LITTLE ROCK — Republican Curtis Coleman announced his candidacy for governor Thursday, saying he favored tax cuts and publicly funded vouchers for parents to send students to schools of their choice, including private schools.
Speaking to about 100 supporters at the state Capitol, Coleman also said he wants to decentralize the state’s role in economic development and give that responsibility to cities and counties.
“It’s time to let Arkansas prosper,” Coleman said during his speech. “The simple fact is that Arkansas has every right, every reason and every resource to be one of the most successful states and to be populated by some of the most prosperous people in the nation and like many Arkansans, I’m sick and tired of our state’s political leaders excusing their poor performance on the … hollow pretext that Arkansas is just a poor state.”
The Little Rock resident becomes the second Republican to announce his intention to run for governor in 2014. Former Congressman Asa Hutchinson announced earlier this year that he is a candidate for the state’s highest office.
Gov. Mike Beebe, a Democrat, is term-limited and can’t run for re-election next year. Former Lt. Gov. Bill Halter is the only announced Democratic candidate for governor. Attorney General Dustin McDaniel launched his candidacy last fall but dropped out last month after acknowledging he had an extramarital affair with Hot Springs lawyer Andi Davis.
Coleman, who ran unsuccessfully for the Republican U.S. Senate nomination in 2010, said Thursday he supports repealing the state capital gains tax and income tax, as well as cutting business taxes and regulations, which he said inhibit economic growth.
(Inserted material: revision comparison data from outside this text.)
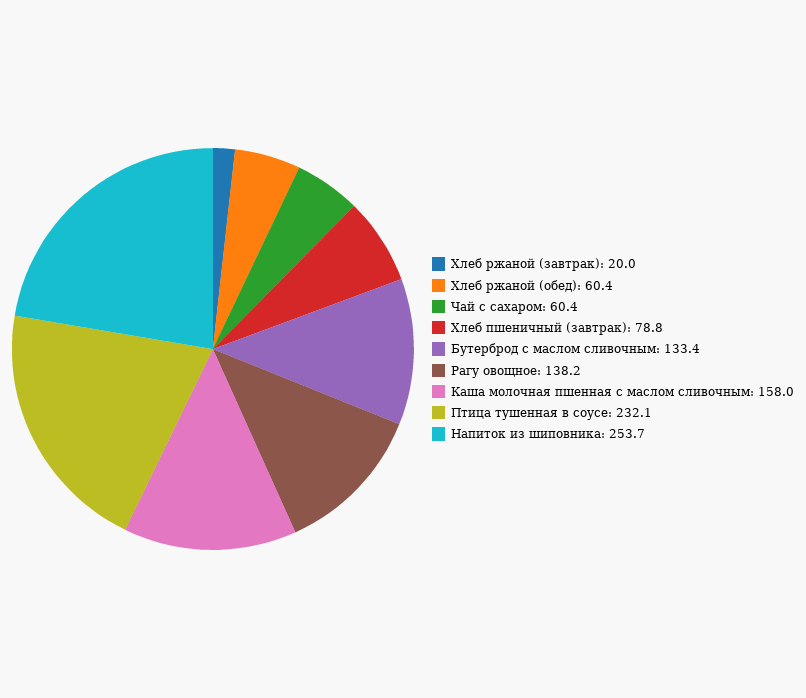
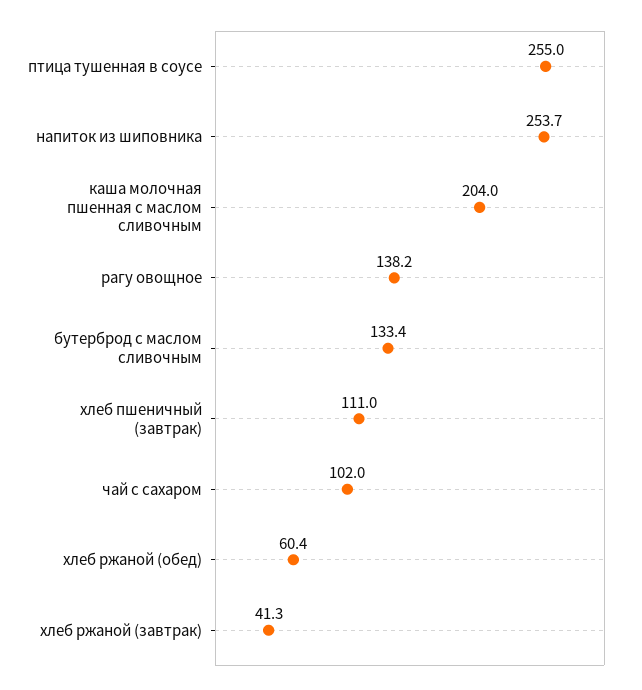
Хлеб ржаной (завтрак): 20 -> 41.3
Чай с сахаром: 60.4 -> 102
Хлеб пшеничный (завтрак): 78.8 -> 111
Каша молочная пшенная с маслом сливочным: 158 -> 204
Птица тушенная в соусе: 232.1 -> 255

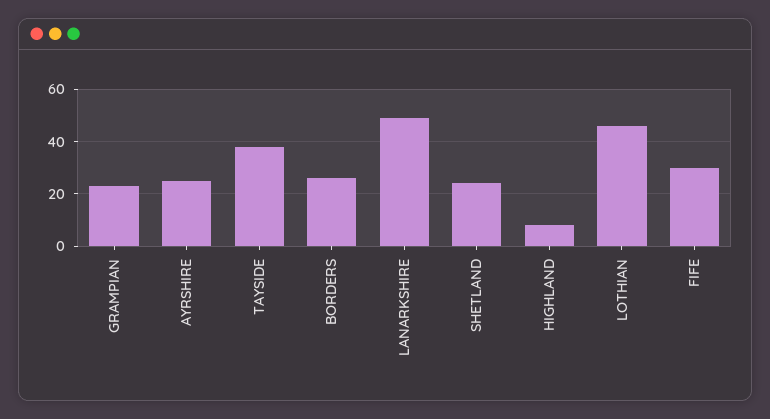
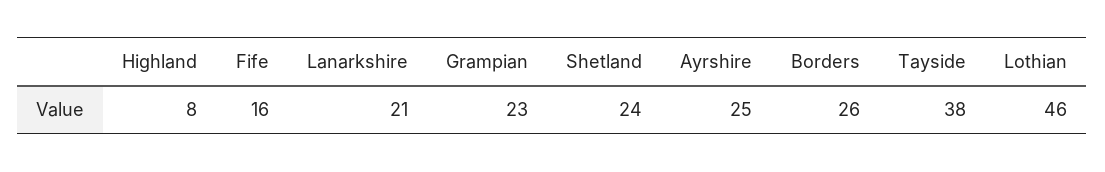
LANARKSHIRE: 50 -> 21
FIFE: 30 -> 16

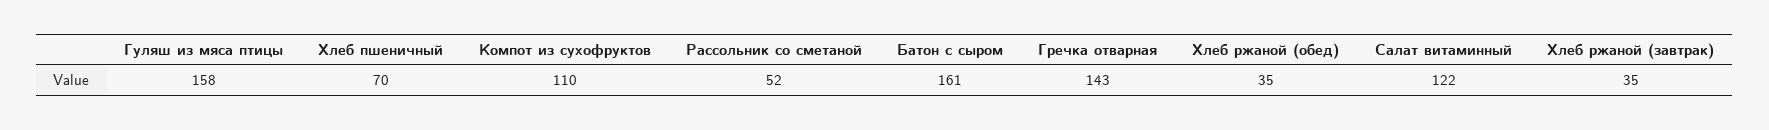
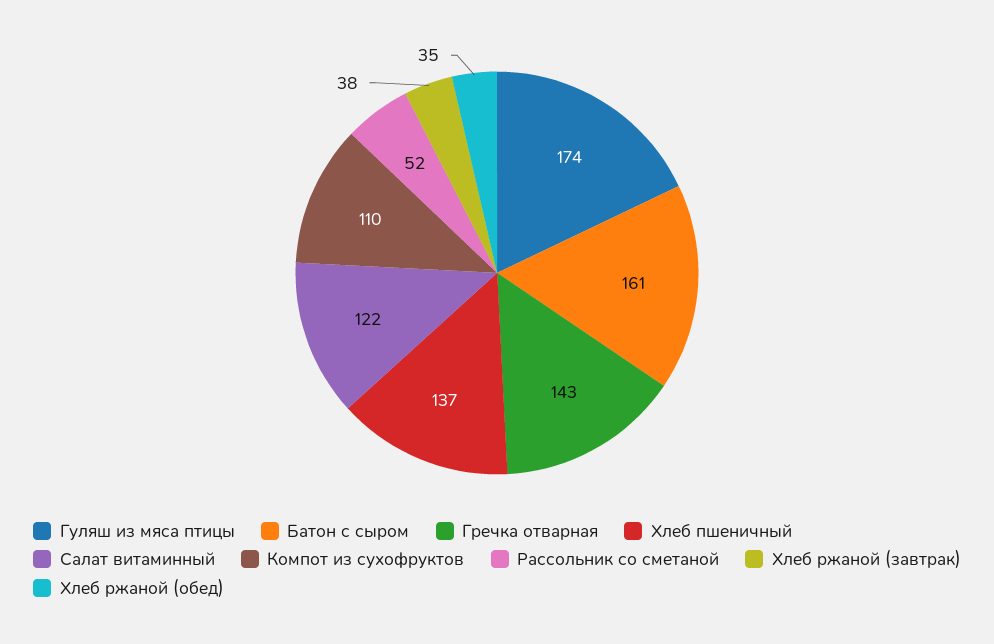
Гуляш из мяса птицы: 158 -> 174
Хлеб пшеничный: 70 -> 137
Хлеб ржаной (завтрак): 35 -> 38

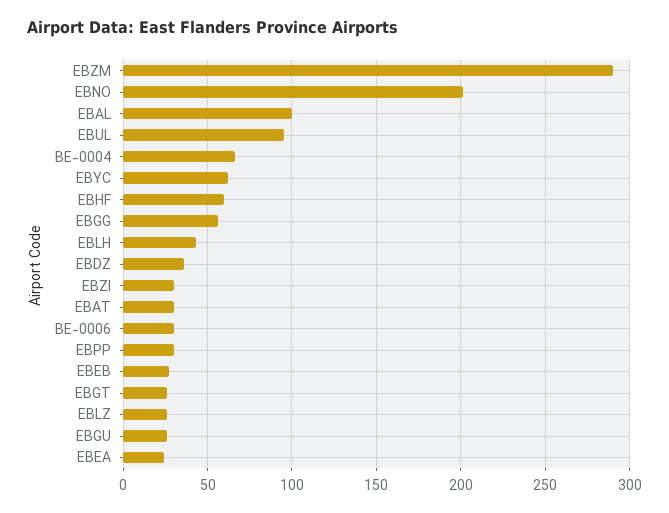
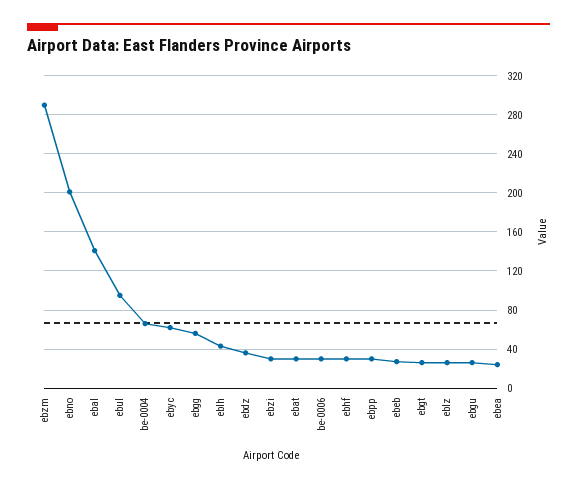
EBAL: 100 -> 140
EBHF: 60 -> 30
Coleman said he opposes the proposed $1.1 billion Big River Steel Mill project in Mississippi County because the state would have to issue $125 million in general obligation bonds to support the project.
Hutchinson said later Thursday that he supports the project. A spokesman for Halter said he was not available for comment.
Coleman was founder and chief executive officer of Safe Foods Corp. of North Little Rock until he retired in 2009. He currently is chairman of the Institute for Constitutional Policy, a non-profit corporation.